George Cooper is a Magna Cum Laude graduate of both the University of Pemnsylvania and the Harvard Law School, where he was a member of the Law Review. He served as a Professor of Law at Columbia University from 1966 to 1985, and was also a Visiting Professor of Law at Harvard University and at the University of the Witwatersrand in Johannesburg, South Africa. He specialized in Taxation and Civil Rights. Mr. Cooper was the founder of the Clinical Law Program at Columbia, and shared in developing Employment Rights and Immigration Law Clinics there. He was also active in the civil rights movement in the 1960's and 1970's, working on race and sex discrimination cases both in the South and in New York. He spent 1979 in South Africa, where he helped establish the Legal Resources Centre, an anti-apartheid legal aid program.
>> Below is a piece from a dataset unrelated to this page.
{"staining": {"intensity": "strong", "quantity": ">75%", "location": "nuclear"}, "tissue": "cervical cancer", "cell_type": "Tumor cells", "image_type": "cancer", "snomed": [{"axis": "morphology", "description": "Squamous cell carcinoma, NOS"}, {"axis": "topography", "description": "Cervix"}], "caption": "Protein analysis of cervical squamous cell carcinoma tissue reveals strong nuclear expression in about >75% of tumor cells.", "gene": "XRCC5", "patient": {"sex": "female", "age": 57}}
Mr. Cooper is the author of numerous articles in the Columbia and Harvard Law Reviews and other legal journals. His senior law school thesis "Negative Basis" earned the unusual honor of publication as a feature article in the Law Review, and his article "Seniority and Testing Under Fair Employment Law: A General Approach to Objective Criteria of Hiring and Promotion" (co-written with Richard Sobol) has been recognized as a "Citiation Classic" because of its influence in the literature. His scholarly work in the field of taxation emphasized tax reform and combating abuse. Among his publications are: A Voluntary Tax? (1979), Taking Wealth Taxation Seriously (the 1978 Mortimer H. Hess Memorial Lecture of the New York City Bar Association), and The Taming of the Shrewd: Identifying and Controlling Income Tax Avoidance (1985). He was co-author and supervising editor of the textbooks Law and Poverty (1973) and Fair Employment Litigation (1975). A member of the D.C. and New York Bars, he has argued (unsuccessfully) in the U.S Supreme Court.
A wanderer at heart, Mr. Cooper holds a Certificate in Celestial Navigation from the Hayden Planetarium and has navigated small boats across big oceans, sometimes solo.
For several years he turned to writing about historic true crimes for a general audience, researching archives and court records. He has published Lost Love: A True Story of Passion, Murder, and Justice in Old New York (1992), and Poison Widows: A True Story of Witchcraft, Arsenic, and Murder (1994).
For the last twenty years he has devoted himself to non-profit arts projects. He was deeply involved in establishing the Tropic Cinema, a four-screen arts cinema in Key West, Florida, for which he served as founding Chairman, Treasurer and general overseer. In 2016, with his wife Judy Blume, he helped found Books&Books at The Studios, an independent bookstore housed in an arts complex in Key West's historic Old Town. He spends most of his time working at the store, but hopes to return to writing in the near future. Mr. Cooper lives in Key West with his wife.